6. Neither prayer nor any other part of religious worship, is now under the gospel, tied unto, or made more acceptable by any place in which it is performed, or towards which it is directed; but God is to be worshipped everywhere in spirit and in truth; as in private families daily, and in secret each one by himself; so more solemnly in the public assemblies, which are not carelessly nor wilfully to be neglected or forsaken, when God by his word or providence calleth thereunto.
( John 4:21; Malachi 1:11; 1 Timothy 2:8; Acts 10:2; Matthew 6:11; Psalms 55:17; Matthew 6:6; Hebrews 10:25; Acts 2:42 )

7. As it is the law of nature, that in general a proportion of time, by God’s appointment, be set apart for the worship of God, so by his Word, in a positive moral, and perpetual commandment, binding all men, in all ages, he hath particularly appointed one day in seven for a sabbath to be kept holy unto him, which from the beginning of the world to the resurrection of Christ was the last day of the week, and from the resurrection of Christ was changed into the first day of the week, which is called the Lord’s day: and is to be continued to the end of the world as the Christian Sabbath, the observation of the last day of the week being abolished.

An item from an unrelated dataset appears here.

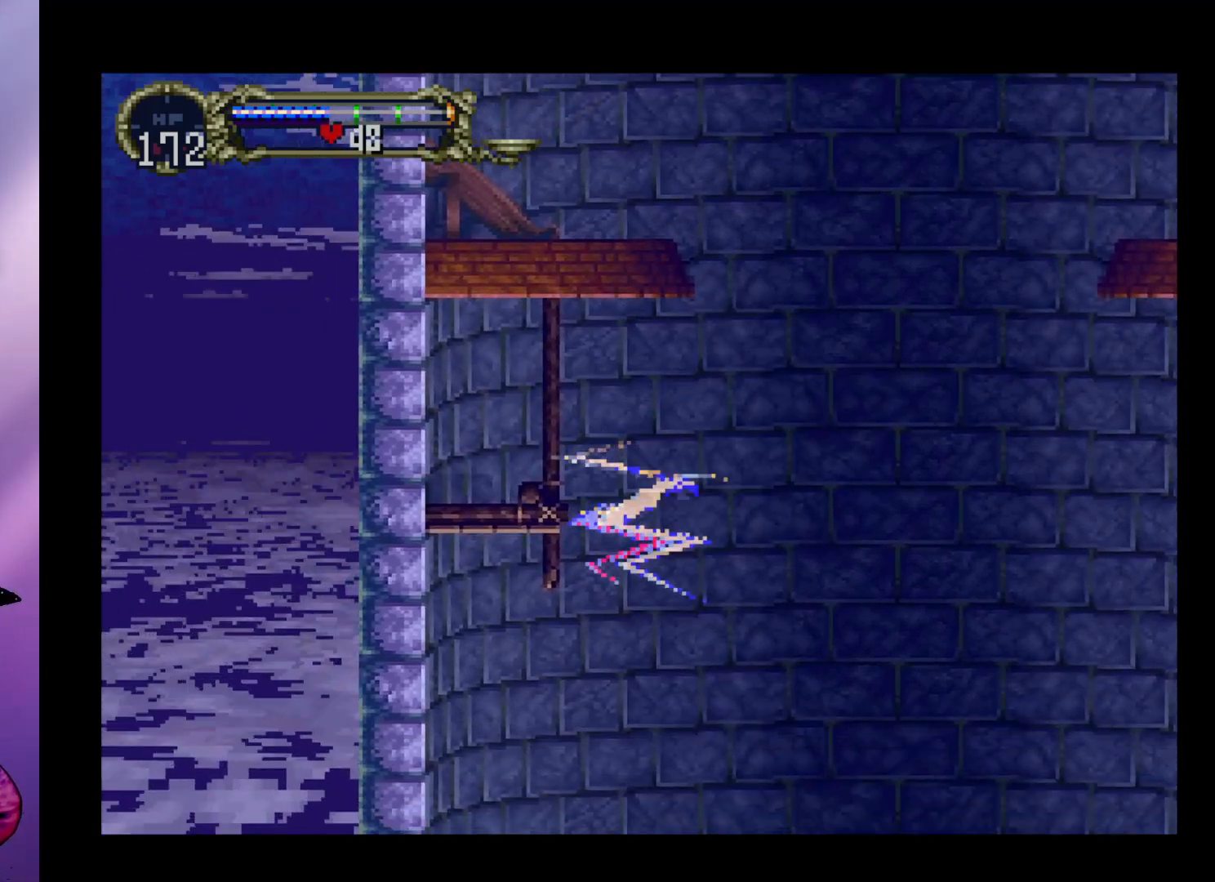
{"buttons": [], "left_stick": "up-right", "events": []}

( Exodus 20:8; 1 Corinthians 16:1, 2; Acts 20:7; Revelation 1:10 )

8. The sabbath is then kept holy unto the Lord, when men, after a due preparing of their hearts, and ordering their common affairs aforehand, do not only observe an holy rest all day, from their own works, words and thoughts, about their worldly employment and recreations, but are also taken up the whole time in the public and private exercises of his worship, and in the duties of necessity and mercy.